South Korea: Exports are projected to contract -11.9% YoY in July, still a sharp pace compared to -13.7% in June. The rise in exports to the US market (trade diversion effect of the US-China trade war) has not been enough to offset the decline in exports to China so far this year. Meanwhile, Japan’s recent curb of high-tech exports to South Korea presents new headwinds. The disruption impact on South Korea’s semiconductor production and shipments is expected to emerge as soon as July. On the prices front, CPI inflation is forecasted to rise to 1.1% in July from 0.7% in June, but mainly due to the temporary low base effect. CPI numbers are expected to fall back to around 0.5% from August onwards, creating the room for the Bank of Korea to cut rates by another 25bps towards the end of this year.

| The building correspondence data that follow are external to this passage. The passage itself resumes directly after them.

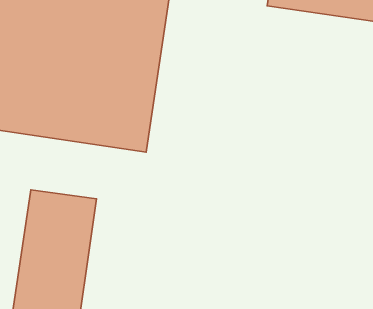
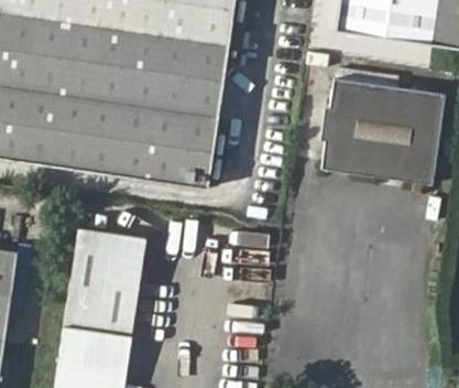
building: none -> [321,77,445,181]

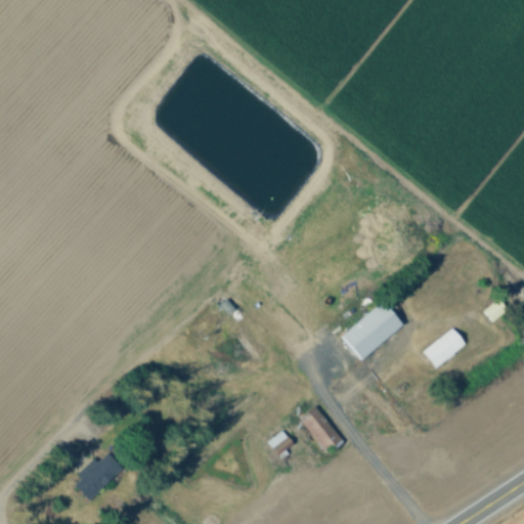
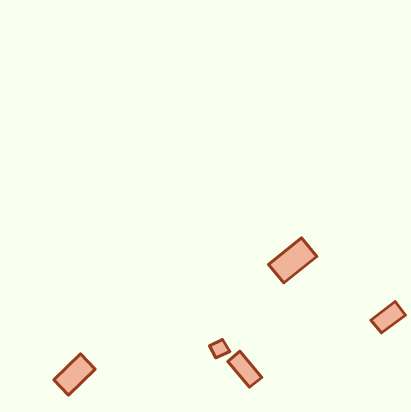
building: [422,328,466,367] -> [371,302,406,333]
building: [299,406,342,452] -> [228,351,262,387]

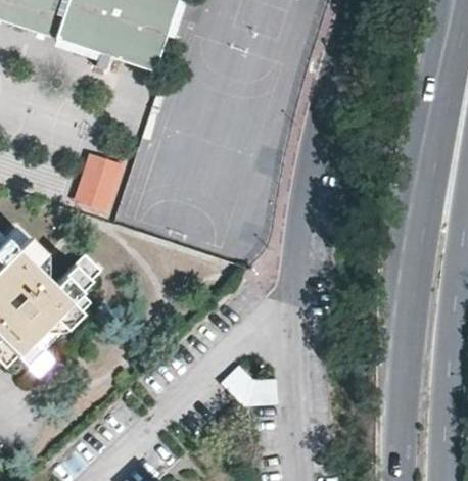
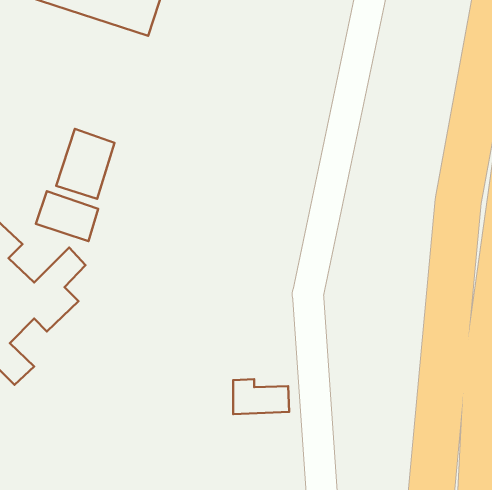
building: none -> [36,191,98,241]

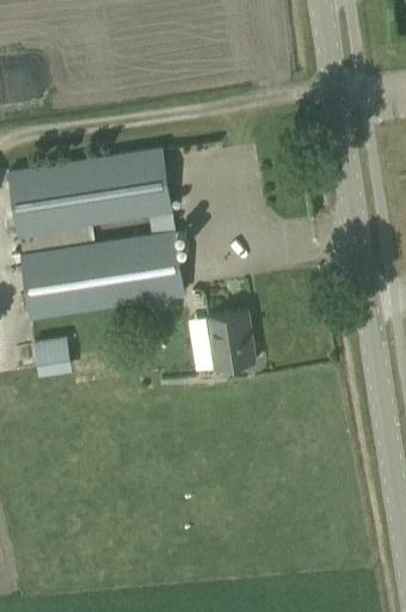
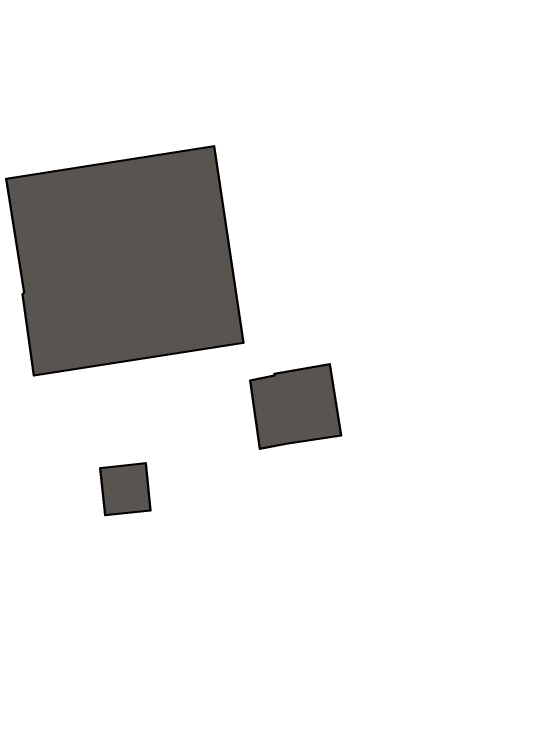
building: [33,338,70,377] -> [100,463,151,515]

Thailand: July inflation is expected to stay benign and below the BOT’s 1-4% target range. We look for headline CPI to ease to 0.8% YoY from 0.9% month before, as components outside of food remain weak. Domestic fuel prices are down on the year, which in turn is weighing on the Transport & Communication segment. The latter was the biggest drag on the headline in June, with further decline here and unfavourable base effects to keep overall inflation in check. The central bank is fixated on the exchange rate rather than the inflationary trends, as the THB maintains its spot as the regional outperformer with YTD gains of over 5%/ USD. Apart from the disinflationary impact, a strong currency hurts trade competitiveness in midst of an already challenging regional trade outlook.